= REQUEST =
Drop every picture and give the entries back exactly.

= DATA TO EXAMINE =
###

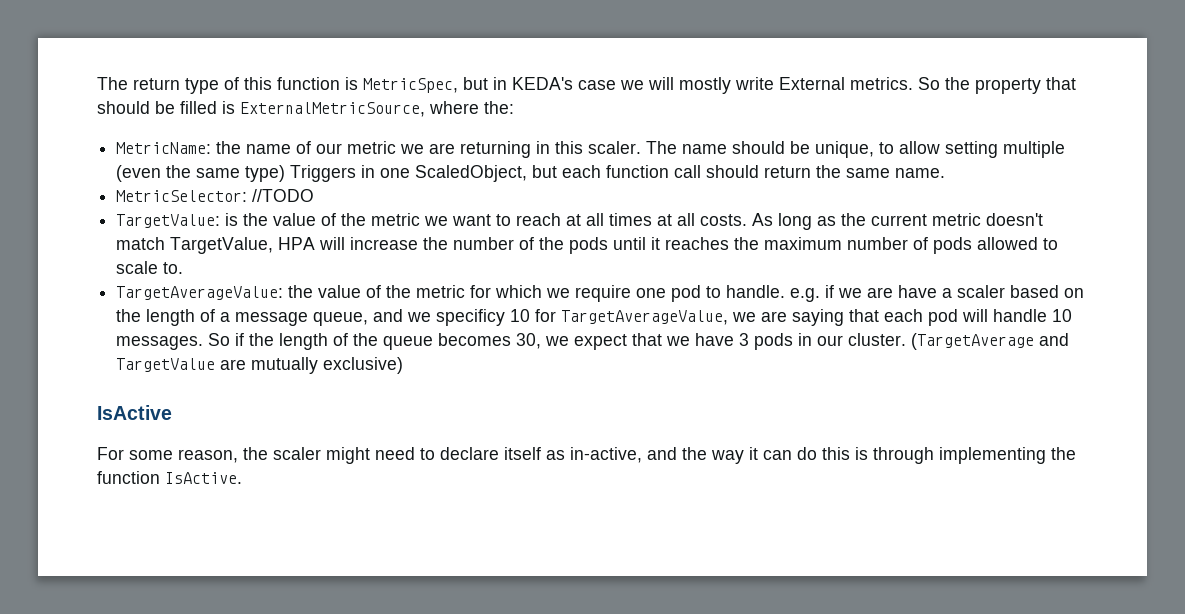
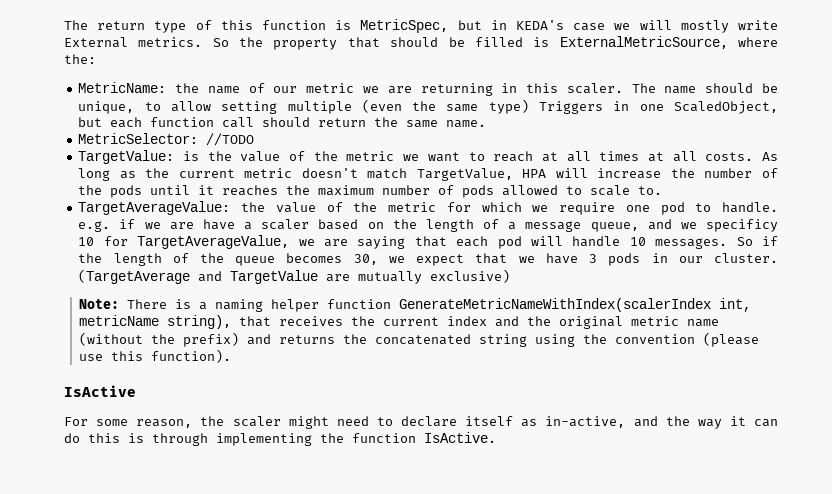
(404, 365) none -> [79,298,752,312] [79,315,720,329] [79,332,760,347] [79,349,232,363] // Note: There is a naming helper function GenerateMetricNameWithIndex(scalerIndex int, metricName string), that receives the current index and the original metric name (without the prefix) and returns the concatenated string using the convention (please use this function).

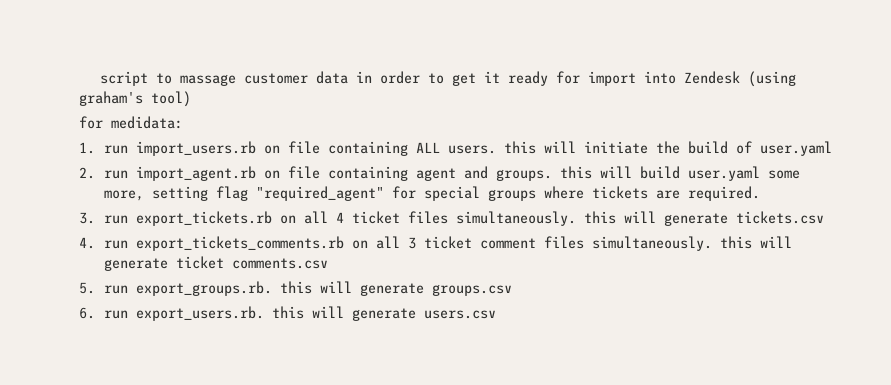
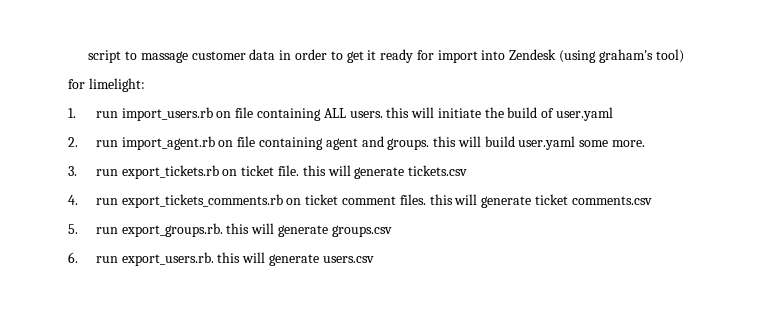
[111,116,183,129] medidata: -> [88,78,145,92] limelight:
[104,186,761,201] more, setting flag "required_agent" for special groups where tickets are required. -> [611,140,645,147] more.
[304,211,577,226] all 4 ticket files simultaneously. -> [241,165,299,176] ticket file.
[376,236,713,251] all 3 ticket comment files simultaneously. -> [305,194,426,205] ticket comment files.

###

= EXERCISE ANSWER =
(404, 365) none -> [79,298,752,312] [79,315,720,329] [79,332,760,347] [79,349,232,363] // Note: There is a naming helper function GenerateMetricNameWithIndex(scalerIndex int, metricName string), that receives the current index and the original metric name (without the prefix) and returns the concatenated string using the convention (please use this function).

[111,116,183,129] medidata: -> [88,78,145,92] limelight:
[104,186,761,201] more, setting flag "required_agent" for special groups where tickets are required. -> [611,140,645,147] more.
[304,211,577,226] all 4 ticket files simultaneously. -> [241,165,299,176] ticket file.
[376,236,713,251] all 3 ticket comment files simultaneously. -> [305,194,426,205] ticket comment files.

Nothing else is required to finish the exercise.